EXCERPTED TEXT
►

Because starting over isn’t a single moment, it’s a journey with many phases. It begins with a loss, often uninvited. Then comes the transition phase, the in-between, that messy, disorienting stretch where everything feels up in the air. That’s where people tend to feel lost, impatient, uncertain. But eventually, the new beginning arrives. The fog starts to lift. And we begin to see what’s possible again.

Starting over takes strength, perseverance, and a whole lot of compassion. You can’t do it all at once. You have to break it down, one step at a time, one breath, one day. And most importantly, you never do it alone.

There’s always someone, a guide, a friend, a stranger, a transformative life coach, who offers you direction, or presence, or simply believes in you when you can’t yet believe in yourself. Don’t be afraid to ask for help. We are meant to rise together.

What’s one thing you wish more leaders understood about true, lasting change?

I wish more leaders understood that real change is not only possible, it’s inevitable when we allow it. But it’s not instant. It takes time. It unfolds in phases. And each phase has its own purpose.

Change often begins with something situational, a shift in circumstance, a loss, a new opportunity, or a disruption. But that’s just the surface. What follows is the transition period, the psychological part, the messy middle, the part we rarely talk about, but where most of the transformation truly happens.

It’s the in-between, where things are uncertain, where identities are shifting, and where old frameworks no longer fit. It can feel disorienting, but it’s also incredibly fertile. Because when everything is up in the air… anything becomes possible.

That’s the beauty of the transition phase. It’s not about control. It’s about presence, patience, and permission to not have it all figured out. True, lasting change happens when we stop trying to force a clear outcome and instead allow the next version of ourselves, our work, or our leadership to emerge.

What does it look like when someone leads from a place of alignment?


When someone leads from alignment, people feel it. There’s a quiet strength, a grounded presence that draws others in, not through force, but through truth. People listen. They follow. They mirror that energy. They rise with it.

Alignment brings clarity, not just for the leader, but for everyone around them. Communication is cleaner. Decisions are clearer. Even the hard choices feel honest and necessary, because they come from a place of deep inner truth.

◄

EXTRACTED INFORMATION
►

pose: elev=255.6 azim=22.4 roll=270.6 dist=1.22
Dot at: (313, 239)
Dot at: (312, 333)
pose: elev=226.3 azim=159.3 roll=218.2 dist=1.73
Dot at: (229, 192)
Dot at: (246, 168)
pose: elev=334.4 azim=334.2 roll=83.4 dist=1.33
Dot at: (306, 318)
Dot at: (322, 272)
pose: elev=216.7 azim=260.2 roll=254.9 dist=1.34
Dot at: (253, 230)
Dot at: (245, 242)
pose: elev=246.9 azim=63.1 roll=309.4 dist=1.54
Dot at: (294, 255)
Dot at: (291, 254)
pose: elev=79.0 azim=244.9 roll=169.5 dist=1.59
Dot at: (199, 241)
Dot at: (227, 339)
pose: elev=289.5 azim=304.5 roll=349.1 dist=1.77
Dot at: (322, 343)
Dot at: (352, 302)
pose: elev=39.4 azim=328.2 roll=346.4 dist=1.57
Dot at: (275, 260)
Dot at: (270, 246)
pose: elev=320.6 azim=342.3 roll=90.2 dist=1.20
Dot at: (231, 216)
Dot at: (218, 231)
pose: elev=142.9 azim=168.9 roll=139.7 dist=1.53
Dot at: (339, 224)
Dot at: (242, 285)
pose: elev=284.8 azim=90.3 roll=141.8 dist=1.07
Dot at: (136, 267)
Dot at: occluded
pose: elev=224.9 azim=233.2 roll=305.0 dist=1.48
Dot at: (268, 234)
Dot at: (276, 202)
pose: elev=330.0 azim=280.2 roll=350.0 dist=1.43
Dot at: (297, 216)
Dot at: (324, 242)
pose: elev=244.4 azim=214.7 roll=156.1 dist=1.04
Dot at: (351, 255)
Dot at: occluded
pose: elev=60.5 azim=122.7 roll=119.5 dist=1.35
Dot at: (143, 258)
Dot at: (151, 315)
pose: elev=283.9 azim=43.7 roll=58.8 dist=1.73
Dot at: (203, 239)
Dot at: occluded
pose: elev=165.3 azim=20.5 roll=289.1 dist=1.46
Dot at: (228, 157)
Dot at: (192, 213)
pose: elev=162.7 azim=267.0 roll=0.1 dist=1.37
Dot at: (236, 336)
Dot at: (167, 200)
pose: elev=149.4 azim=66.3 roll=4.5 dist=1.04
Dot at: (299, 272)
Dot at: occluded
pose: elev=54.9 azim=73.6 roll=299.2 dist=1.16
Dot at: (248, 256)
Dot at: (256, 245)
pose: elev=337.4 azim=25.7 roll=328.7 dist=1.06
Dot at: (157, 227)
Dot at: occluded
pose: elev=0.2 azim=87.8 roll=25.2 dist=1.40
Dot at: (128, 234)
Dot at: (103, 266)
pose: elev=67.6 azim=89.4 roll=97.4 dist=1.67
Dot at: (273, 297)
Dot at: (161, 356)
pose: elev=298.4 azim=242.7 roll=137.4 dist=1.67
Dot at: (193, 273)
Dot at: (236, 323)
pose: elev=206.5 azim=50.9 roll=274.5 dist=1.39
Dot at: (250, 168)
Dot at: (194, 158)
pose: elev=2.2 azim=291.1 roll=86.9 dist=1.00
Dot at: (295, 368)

◄

TASKS TO CARRY OUT
1. According to the text on starting over, what three things does starting over take?
2. Copy word for word the part of the text on starting over that begins at the words "I wish more" and stops after "its own purpose.".

ANSWERS BY ITEM
1. Strength, perseverance, and a whole lot of compassion.

2.
I wish more leaders understood that real change is not only possible, it’s inevitable when we allow it. But it’s not instant. It takes time. It unfolds in phases. And each phase has its own purpose.